La diaspora, sans s'égarer dans des illusions, doit prendre en considération ces réalités. Son objectif ne devrait pas être d'être un fardeau ou un obstacle, mais plutôt de fournir une valeur ajoutée, de contribuer au progrès du continent en partageant son expertise, son savoir et les moyens nécessaires. Cependant, il est essentiel de faire la distinction entre l'expertise dans un domaine et l'imposition d'une idéologie expérimentée.

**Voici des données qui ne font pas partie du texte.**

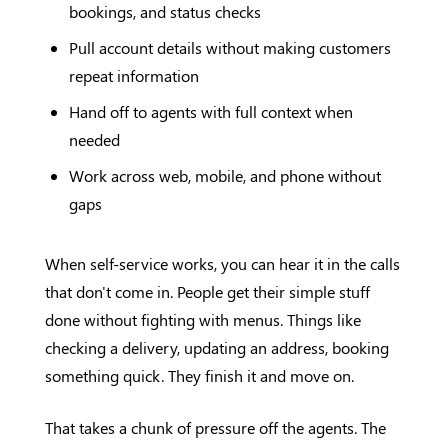
bookings, and status checks
Pull account details without making customers
repeat information
Hand off to agents with full context when
needed
Work across web, mobile, and phone without
gaps
When self-service works, you can hear it in the calls
that don't come in. People get their simple stuff
done without fighting with menus. Things like
checking a delivery, updating an address, booking
something quick. They finish it and move on.
That takes a chunk of pressure off the agents. The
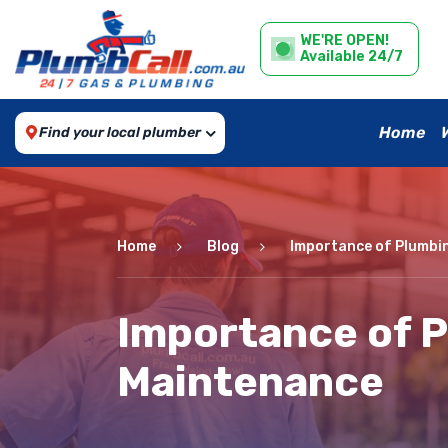
WE'RE OPEN!
Available 24/7
Home
Find your local plumber
Home
Blog
Importance of Plumbi
Importance of 
Maintenance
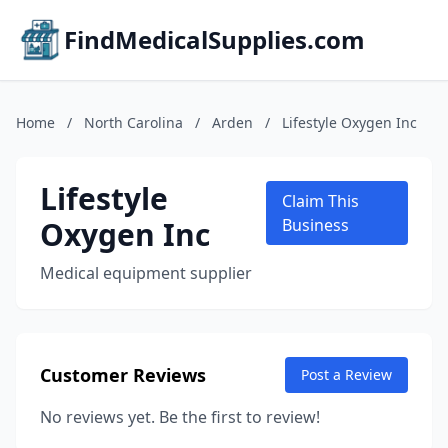
FindMedicalSupplies.com
Home
/
North Carolina
/
Arden
/
Lifestyle Oxygen Inc
Lifestyle
Claim This
Oxygen Inc
Business
Medical equipment supplier
Customer Reviews
Post a Review
No reviews yet. Be the first to review!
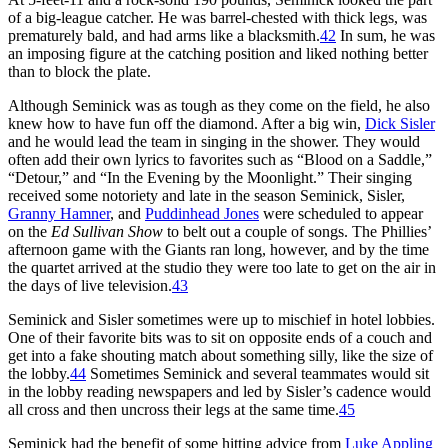
of a big-league catcher. He was barrel-chested with thick legs, was
prematurely bald, and had arms like a blacksmith.
42
In sum, he was
an imposing figure at the catching position and liked nothing better
than to block the plate.
Although Seminick was as tough as they come on the field, he also
knew how to have fun off the diamond. After a big win,
Dick Sisler
and he would lead the team in singing in the shower. They would
often add their own lyrics to favorites such as “Blood on a Saddle,”
“Detour,” and “In the Evening by the Moonlight.” Their singing
received some notoriety and late in the season Seminick, Sisler,
Granny Hamner
, and
Puddinhead Jones
were scheduled to appear
on the
Ed Sullivan Show
to belt out a couple of songs. The Phillies’
afternoon game with the Giants ran long, however, and by the time
the quartet arrived at the studio they were too late to get on the air in
the days of live television.
43
Seminick and Sisler sometimes were up to mischief in hotel lobbies.
One of their favorite bits was to sit on opposite ends of a couch and
get into a fake shouting match about something silly, like the size of
the lobby.
44
Sometimes Seminick and several teammates would sit
in the lobby reading newspapers and led by Sisler’s cadence would
all cross and then uncross their legs at the same time.
45
Seminick had the benefit of some hitting advice from
Luke Appling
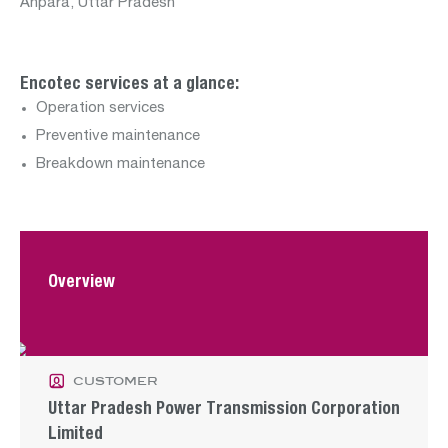
Department:
Anpara, Uttar Pradesh
renewables
Encotec services at a glance:
Operation services
Preventive maintenance
Breakdown maintenance
Departments:
construction
operation
water
Overview
customer
Uttar Pradesh Power Transmission Corporation
Limited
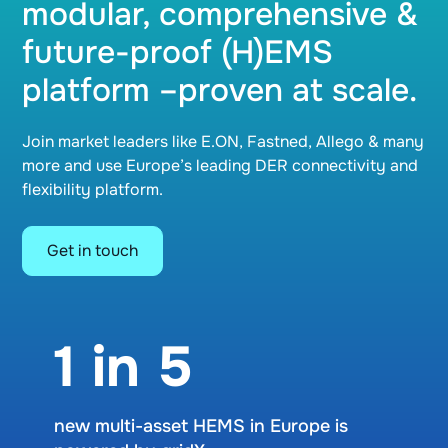
modular, comprehensive &
future-proof (H)EMS
platform –proven at scale.
Join market leaders like E.ON, Fastned, Allego & many
more and use Europe’s leading DER connectivity and
flexibility platform.
Get in touch
1 in 5
new multi-asset HEMS in Europe is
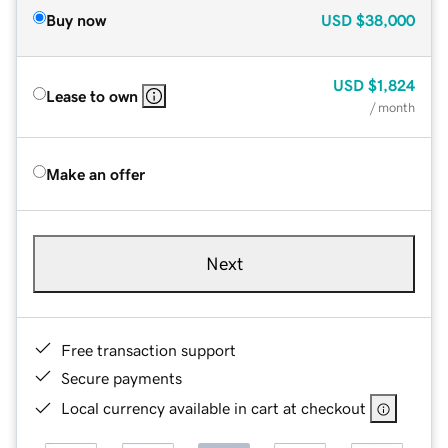
Buy now
USD
$38,000
USD
$1,824
Lease to own
/ month
Make an offer
Next
Free transaction support
Secure payments
Local currency available in cart at checkout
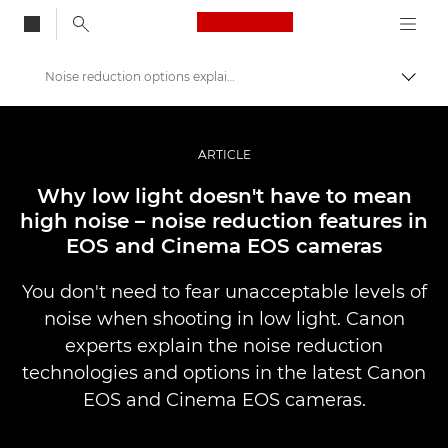
Canon Logo, back to
Noise reduction options explained
Vaihd
Canon
Ammattilaitteet valo- ja videokuvaukseen
ARTICLE
Tarinat
Why low light doesn't have to mean
high noise – noise reduction features in
EOS and Cinema EOS cameras
You don't need to fear unacceptable levels of
noise when shooting in low light. Canon
experts explain the noise reduction
technologies and options in the latest Canon
EOS and Cinema EOS cameras.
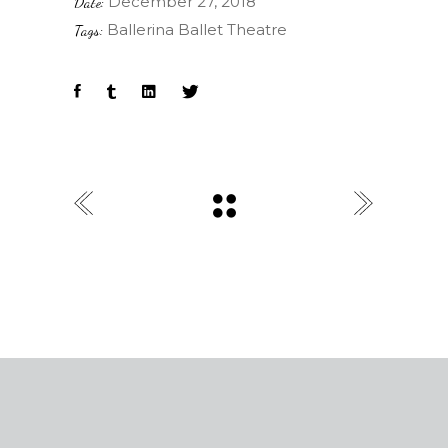
December 27, 2018
Date:
Ballerina
Ballet
Theatre
Tags:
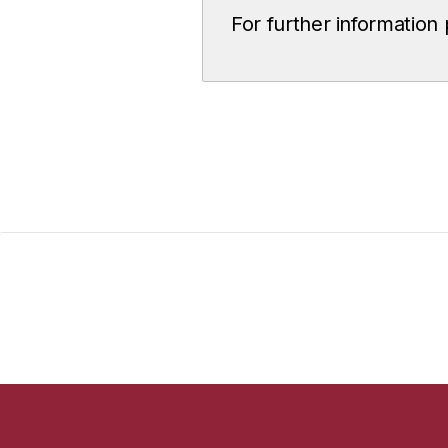
For further information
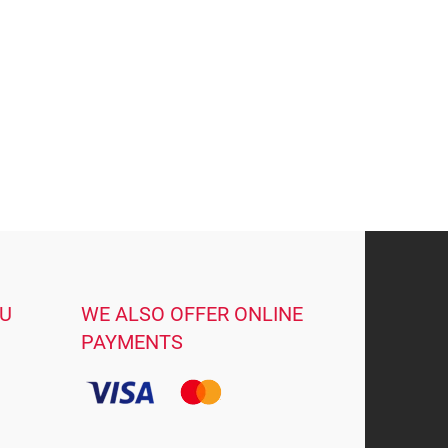
OU
WE ALSO OFFER ONLINE
PAYMENTS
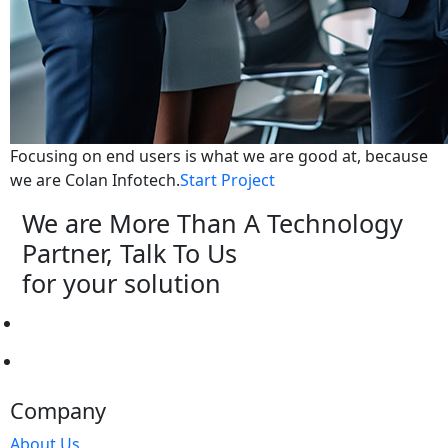
Focusing on end users is what we are good at, because
we are Colan Infotech.
Start Project
We are More Than A Technology
Partner, Talk To Us
for your solution
Start Project
Hire Professional
Company
About Us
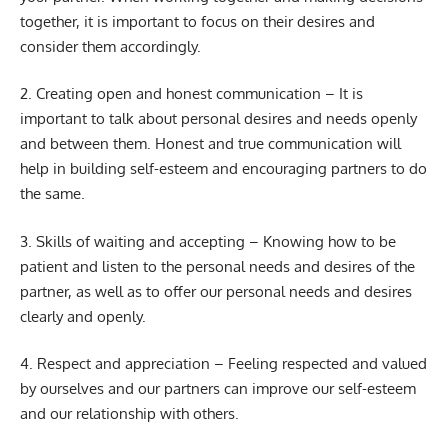
together, it is important to focus on their desires and
consider them accordingly.
2. Creating open and honest communication – It is
important to talk about personal desires and needs openly
and between them. Honest and true communication will
help in building self-esteem and encouraging partners to do
the same.
3. Skills of waiting and accepting – Knowing how to be
patient and listen to the personal needs and desires of the
partner, as well as to offer our personal needs and desires
clearly and openly.
4. Respect and appreciation – Feeling respected and valued
by ourselves and our partners can improve our self-esteem
and our relationship with others.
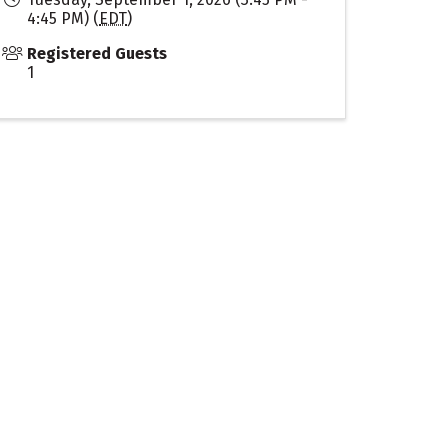
4:45 PM) (
EDT
)
Registered Guests
1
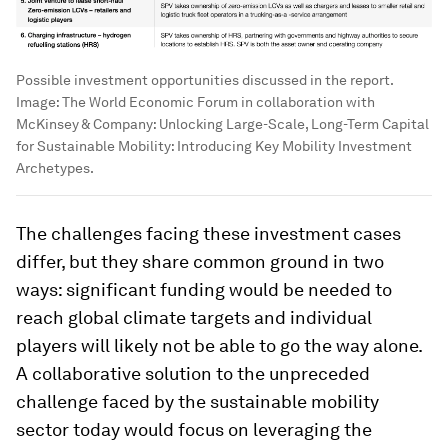
Possible investment opportunities discussed in the report.
Image:
The World Economic Forum in collaboration with
McKinsey & Company: Unlocking Large-Scale, Long-Term Capital
for Sustainable Mobility: Introducing Key Mobility Investment
Archetypes.
The challenges facing these investment cases
differ, but they share common ground in two
ways: significant funding would be needed to
reach global climate targets and individual
players will likely not be able to go the way alone.
A collaborative solution to the unpreceded
challenge faced by the sustainable mobility
sector today would focus on leveraging the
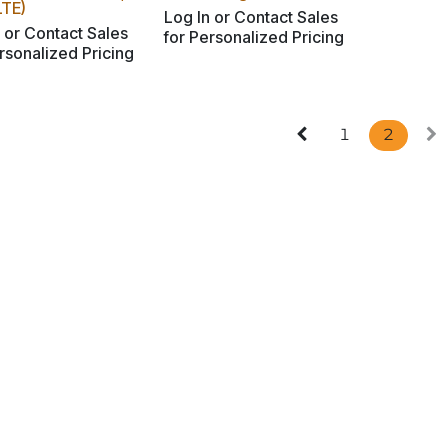
LTE)
Log In or Contact Sales
 or Contact Sales
for Personalized Pricing
rsonalized Pricing
1
2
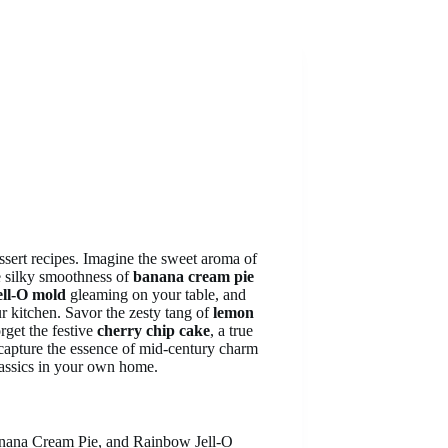
essert recipes. Imagine the sweet aroma of
he silky smoothness of
banana cream pie
ell-O mold
gleaming on your table, and
r kitchen. Savor the zesty tang of
lemon
rget the festive
cherry chip cake
, a true
s capture the essence of mid-century charm
classics in your own home.
anana Cream Pie, and Rainbow Jell-O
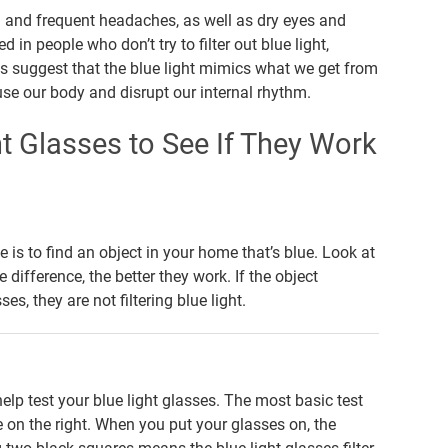
in and frequent headaches, as well as dry eyes and
 people who don’t try to filter out blue light,
ies suggest that the blue light mimics what we get from
use our body and disrupt our internal rhythm.
t Glasses to See If They Work
e is to find an object in your home that’s blue. Look at
 difference, the better they work. If the object
s, they are not filtering blue light.
lp test your blue light glasses. The most basic test
e on the right. When you put your glasses on, the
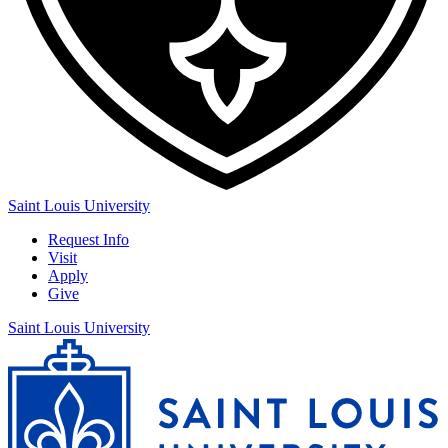
Saint Louis University
Request Info
Visit
Apply
Give
Saint Louis University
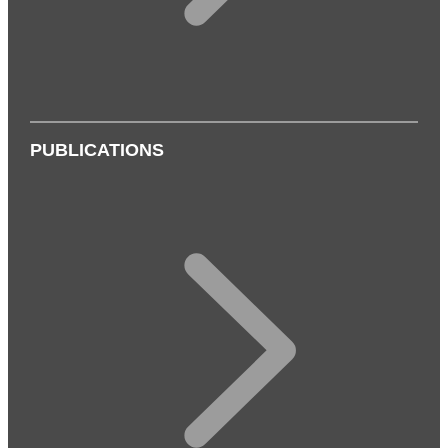
PUBLICATIONS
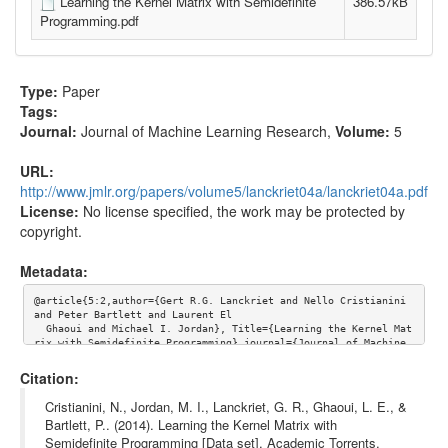
Learning the Kernel Matrix with Semidefinite
386.57kB
Programming.pdf
Type:
Paper
Tags:
Journal:
Journal of Machine Learning Research
,
Volume:
5
URL:
http://www.jmlr.org/papers/volume5/lanckriet04a/lanckriet04a.pdf
License:
No license specified, the work may be protected by
copyright.
Metadata:
@article{5:2,author={Gert R.G. Lanckriet and Nello Cristianini 
and Peter Bartlett and Laurent El

  Ghaoui and Michael I. Jordan}, Title={Learning the Kernel Mat
rix with Semidefinite Programming},journal={Journal of Machine 
Learning Research},volume={5}, url={http://www.jmlr.org/papers/
volume5/lanckriet04a/lanckriet04a.pdf}}
Citation:
Cristianini, N., Jordan, M. I., Lanckriet, G. R., Ghaoui, L. E., &
Bartlett, P.. (2014). Learning the Kernel Matrix with
Semidefinite Programming [Data set]. Academic Torrents.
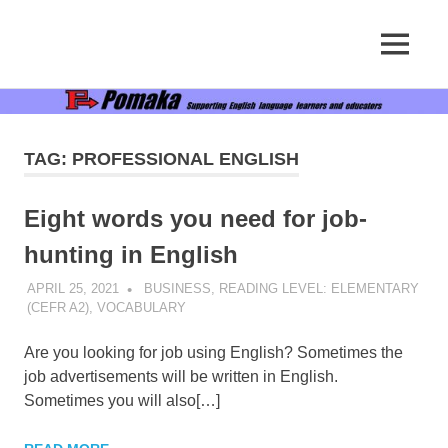
Supporting
MENU
Pomaka
English
language
Skip
English
learners
to
and
content
educators
TAG:
PROFESSIONAL ENGLISH
Eight words you need for job-
hunting in English
APRIL 25, 2021
POMAKACO
BUSINESS
,
READING LEVEL: ELEMENTARY
(CEFR A2)
,
VOCABULARY
Are you looking for job using English? Sometimes the
job advertisements will be written in English.
Sometimes you will also[…]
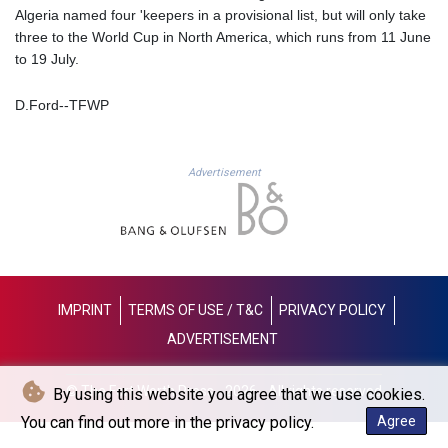
GNF
Algeria named four 'keepers in a provisional list, but will only take
8798.496547
three to the World Cup in North America, which runs from 11 June
GTQ 7.644462
to 19 July.
GYD 209.601111
HKD 7.84481
D.Ford--TFWP
HNL 26.852845
HRK 6.539003
HTG 130.990152
Advertisement
HUF 317.137974
IDR 17934
ILS 3.007702
IMP 0.742819
INR 95.38485
IQD
IMPRINT
TERMS OF USE / T&C
PRIVACY POLICY
1312.470159
ADVERTISEMENT
IRR
1374849.999974
ISK 123.610004
© The Fort Worth Press - 2026 - All rights reserved
By using this website you agree that we use cookies.
JEP 0.742819
You can find out more in the privacy policy.
Agree
JMD 158.809665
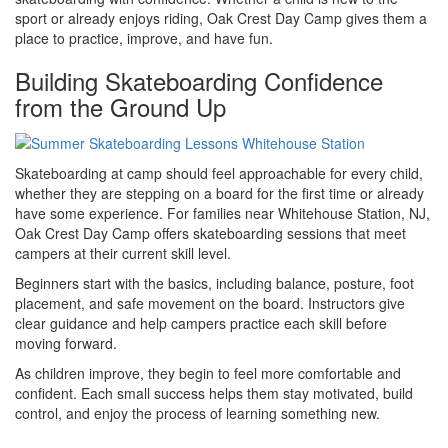
sport or already enjoys riding, Oak Crest Day Camp gives them a
place to practice, improve, and have fun.
Building Skateboarding Confidence
from the Ground Up
Skateboarding at camp should feel approachable for every child,
whether they are stepping on a board for the first time or already
have some experience. For families near Whitehouse Station, NJ,
Oak Crest Day Camp offers skateboarding sessions that meet
campers at their current skill level.
Beginners start with the basics, including balance, posture, foot
placement, and safe movement on the board. Instructors give
clear guidance and help campers practice each skill before
moving forward.
As children improve, they begin to feel more comfortable and
confident. Each small success helps them stay motivated, build
control, and enjoy the process of learning something new.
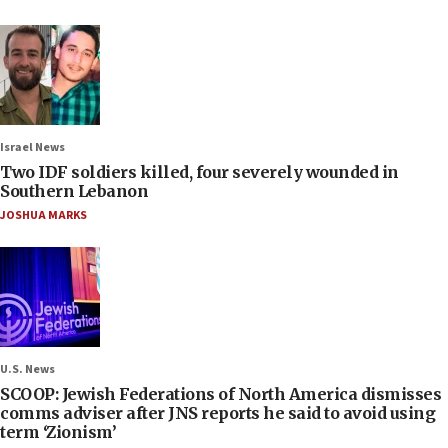
Israel News
Two IDF soldiers killed, four severely wounded in
Southern Lebanon
JOSHUA MARKS
U.S. News
SCOOP: Jewish Federations of North America dismisses
comms adviser after JNS reports he said to avoid using
term ‘Zionism’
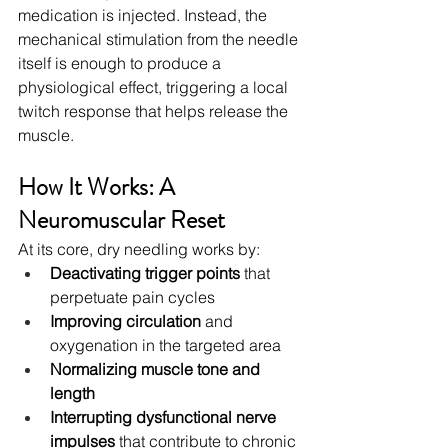
medication is injected. Instead, the 
mechanical stimulation from the needle 
itself is enough to produce a 
physiological effect, triggering a local 
twitch response that helps release the 
muscle.
How It Works: A 
Neuromuscular Reset
At its core, dry needling works by:
Deactivating trigger points
 that 
perpetuate pain cycles
Improving circulation
 and 
oxygenation in the targeted area
Normalizing muscle tone and 
length
Interrupting dysfunctional nerve 
impulses
 that contribute to chronic 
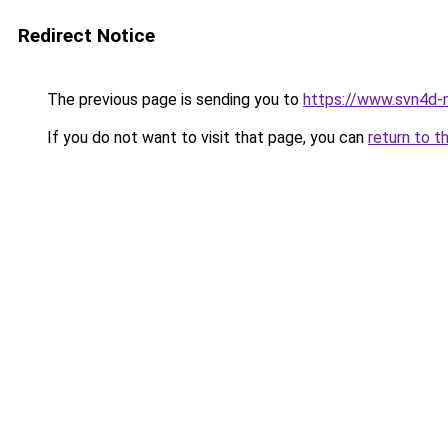
Redirect Notice
The previous page is sending you to
https://www.svn4d-n
If you do not want to visit that page, you can
return to t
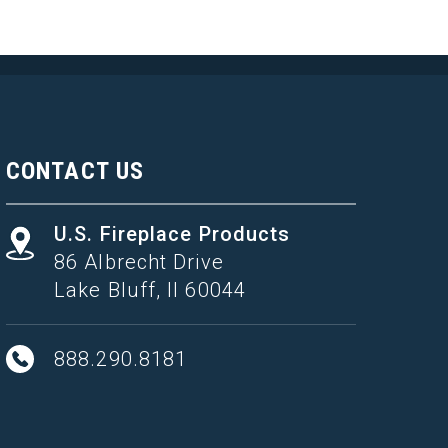
CONTACT US
U.S. Fireplace Products
86 Albrecht Drive
Lake Bluff, Il 60044
888.290.8181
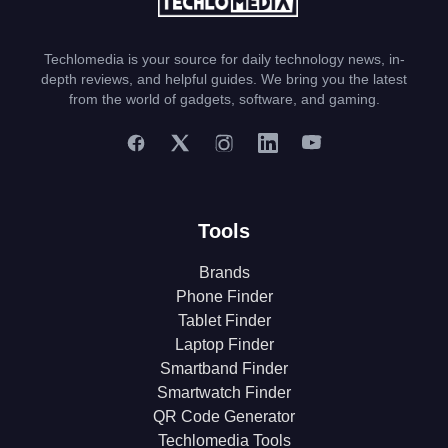
Techlomedia is your source for daily technology news, in-
depth reviews, and helpful guides. We bring you the latest
from the world of gadgets, software, and gaming.
Tools
Brands
Phone Finder
Tablet Finder
Laptop Finder
Smartband Finder
Smartwatch Finder
QR Code Generator
Techlomedia Tools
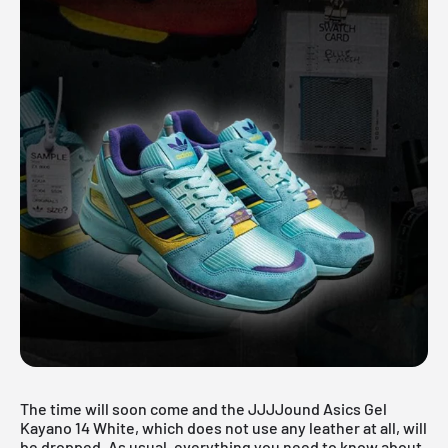
The time will soon come and the JJJJound Asics Gel
Kayano 14 White, which does not use any leather at all, will
be dropped. As usual, everything you need to know about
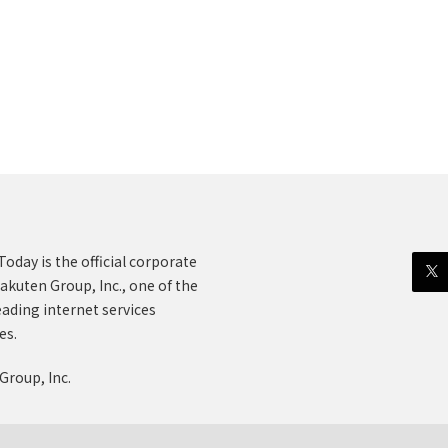
oday is the official corporate
akuten Group, Inc., one of the
eading internet services
es.
Group, Inc.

Dr. Cherif Salif Sy qualifiait de manière critique les croissances liées aux investissements étrangers comme étant « appauvrissantes ». Car ce type de croissance contribue à l'appauvrissement du continent, du fait que la majeure partie de la valeur ajoutée générée provenait des partenaires extérieurs. En d'autres termes, cette croissance ne générait pas d'emplois pour la main-d'œuvre abondante disponible dans le pays. Il était manifeste que les investissements étrangers n’étaient pas motivés par le simple bien-être des Africains. Si tel était cas, il y aurait moins d'importations massives de produits en provenance de l’étrangers et l'on favoriserait plutôt l'implantation d'usines sur place afin d'absorber la main-d'œuvre locale.


Conclusion

La question du retour de la diaspora africaine demeure une préoccupation majeure nécessitant l'attention de chacun, en fonction de sa position socio-économique et socio-professionnelle, afin de trouver des réponses appropriées. Dans un contexte africain où les institutions étatiques peinent à répondre aux besoins des populations, la problématique du retour devient complexe, engendrant d'autres préoccupations telles que la fuite des ressources humaines et la fuite des cerveaux. Il incombe aux gouvernements de prendre cette question au sérieux, et aux jeunes du continent ainsi qu'à la diaspora de faire preuve d'un plus grand sens du patriotisme et de s'impliquer davantage dans la politique pour réaliser chez eux les idéaux occidentaux tant enviés. Il est important de reconnaître que personne, plus encore, même Dieu, ne peut améliorer la vie d'une société tant que celle-ci ne s'engage pas dans un processus de changement. De même, aucun monde meilleur ne se crée de lui-même ; il faut de l'engagement, de l'organisation, des sacrifices, mais surtout du patriotisme. Comme le disait Thomas Sankara, « Seule la lutte libère ». Mais il faut le croire, comme Amilcar Cabral quand il disait : « la lutte doit continuer ». Car, tout l’Afrique a besoin de sa diaspora pour s’épanouir, la diaspora a pour autant besoin de l’Afrique pour se repérer et s’identifier. À cet égard, l'historien Elika M’Bokolo affirme : « On ne saurait, sans courir le risque de briser l'élan panafricain, séparer l'Afrique de ses diasporas : sans l'Afrique, les diasporas africaines n'ont pas d'identité ; sans les diasporas, l'Afrique perdrait de vue aussi bien l'ampleur de sa contribution passée et actuelle à notre monde que l'étendue mondiale de ses responsabilités ».